I’m especially proud of the biofortified beans which were created thanks to the genebank collection. They are becoming must-have health foods in parts of Kenya and Uganda, where they are key components of lightly processed and highly nutritious food for low-income families facing nutritional problems. These products, which are sourced from local fields and processed by small, local companies, are compelling examples of how a food system can begin to be “fixed.”
Future Seeds
Daniel’s achievements in collection and conservation must be built upon if we are to address the world’s needs for healthier, more sustainable food systems.
This was made clear when the United Nations, in 2015, drew up the Sustainable Development Goals.

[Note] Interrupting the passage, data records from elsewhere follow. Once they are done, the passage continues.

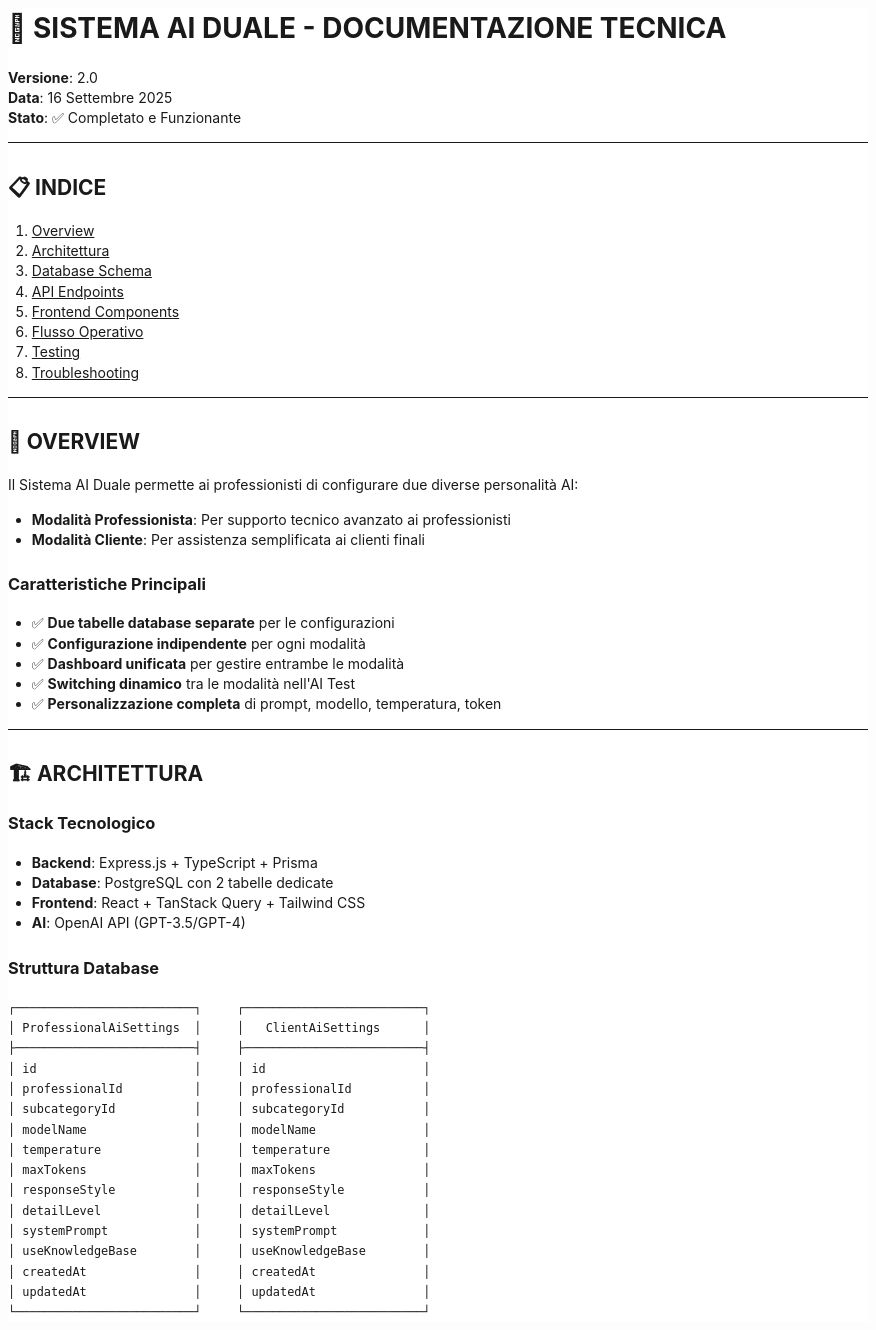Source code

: # 🤖 SISTEMA AI DUALE - DOCUMENTAZIONE TECNICA
**Versione**: 2.0  
**Data**: 16 Settembre 2025  
**Stato**: ✅ Completato e Funzionante

---

## 📋 INDICE
1. [Overview](#overview)
2. [Architettura](#architettura)
3. [Database Schema](#database-schema)
4. [API Endpoints](#api-endpoints)
5. [Frontend Components](#frontend-components)
6. [Flusso Operativo](#flusso-operativo)
7. [Testing](#testing)
8. [Troubleshooting](#troubleshooting)

---

## 🎯 OVERVIEW

Il Sistema AI Duale permette ai professionisti di configurare due diverse personalità AI:
- **Modalità Professionista**: Per supporto tecnico avanzato ai professionisti
- **Modalità Cliente**: Per assistenza semplificata ai clienti finali

### Caratteristiche Principali
- ✅ **Due tabelle database separate** per le configurazioni
- ✅ **Configurazione indipendente** per ogni modalità
- ✅ **Dashboard unificata** per gestire entrambe le modalità
- ✅ **Switching dinamico** tra le modalità nell'AI Test
- ✅ **Personalizzazione completa** di prompt, modello, temperatura, token

---

## 🏗️ ARCHITETTURA

### Stack Tecnologico
- **Backend**: Express.js + TypeScript + Prisma
- **Database**: PostgreSQL con 2 tabelle dedicate
- **Frontend**: React + TanStack Query + Tailwind CSS
- **AI**: OpenAI API (GPT-3.5/GPT-4)

### Struttura Database

```
┌─────────────────────────┐     ┌─────────────────────────┐
│ ProfessionalAiSettings  │     │   ClientAiSettings      │
├─────────────────────────┤     ├─────────────────────────┤
│ id                      │     │ id                      │
│ professionalId          │     │ professionalId          │
│ subcategoryId           │     │ subcategoryId           │
│ modelName               │     │ modelName               │
│ temperature             │     │ temperature             │
│ maxTokens               │     │ maxTokens               │
│ responseStyle           │     │ responseStyle           │
│ detailLevel             │     │ detailLevel             │
│ systemPrompt            │     │ systemPrompt            │
│ useKnowledgeBase        │     │ useKnowledgeBase        │
│ createdAt               │     │ createdAt               │
│ updatedAt               │     │ updatedAt               │
└─────────────────────────┘     └─────────────────────────┘
```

Under the umbrella of the Zero Hunger goal is Target 2.5: to conserve Earth’s agricultural genetic diversity – crops, livestock and their wild relatives, including in genebanks – by 2020.
As part of our activities to support SDG 2.5, we began construction of new genebank late last year. Once completed, Future Seeds, as we call it, will greatly increase our capacity to safeguard threatened crop varieties. It will also give our scientists the modern facility they need to study the full extent of the crops we’ve already conserved. The current facility is just not up to it anymore.
But it’s about more than just bricks and mortar. What about the next generation of Daniel Deboucks?
We want to help find and mentor them. Essential to unlocking the genetic secrets that will allow our crops to thrive – and provide nutrition to a world of up to 10 billion people in 2050 – is to find and provide training to his professional heirs. I believe that finding this next generation of scientists begins with opening our doors wider than ever before. That’s why Future Seeds will be more than just a genebank and research facility. It’s being built like few other genebanks, with glass walls and open spaces for general visitors. By bringing people closer to the building blocks of the food they eat, they may begin to better understand nutrition, share our passion for understanding what makes a food system work and even help us make it a reality.